Month 3: Test Simulation
Goal: Perform under real conditions. Build stamina and consistency.
- Weeks 9-10: Two full timed tests per week. Treat them like real test days.
- Week 11: Review cumulative weak spots. Light drilling on persistent errors.
- Week 12: Final test early in the week. Two days of light review. Two days rest before test day.
The 6-Month Schedule (Maximum Improvement)
Six months is the prep timeline for people targeting 170+ or making a large score jump. You have the luxury of time — don't waste it by cramming early and burning out.
Daily commitment: 1-1.5 hours on weekdays, 2-3 hours on one weekend day
Months 1-2: Concept Mastery (No Timing Pressure)
Spend the first two months learning the LSAT deeply. Every question type. Every trap. How the test is constructed. Read about LSAT logic and conditional reasoning until it becomes intuitive.
Do not time yourself yet. Accuracy before speed.
Months 3-4: Timed Practice and Weak Point Drilling
Introduce timing. Track your accuracy by question type weekly. Spend disproportionate time on your weakest areas. Take one full timed test per month and review it thoroughly.
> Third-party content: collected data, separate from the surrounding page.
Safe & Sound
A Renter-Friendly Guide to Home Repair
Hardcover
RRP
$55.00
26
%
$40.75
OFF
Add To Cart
Month 5: Full Test Simulation
Two full timed tests per week. Treat each one like the real thing — same time of day, same conditions. Your score should be stabilizing by now. If it's still volatile week to week, identify what's causing the inconsistency.
Month 6: Refinement and Stamina
Light new drilling on any remaining weak spots. Three full tests in the first three weeks. Rest the final week. No new concepts after week 22.
The One Thing All Schedules Have in Common
Every schedule above will fail if you skip the review step. Doing 50 questions and moving on is not studying — it's exposure. Actually studying means stopping after each session and understanding every mistake well enough to explain it to someone else.
That process is slow. It's also what works.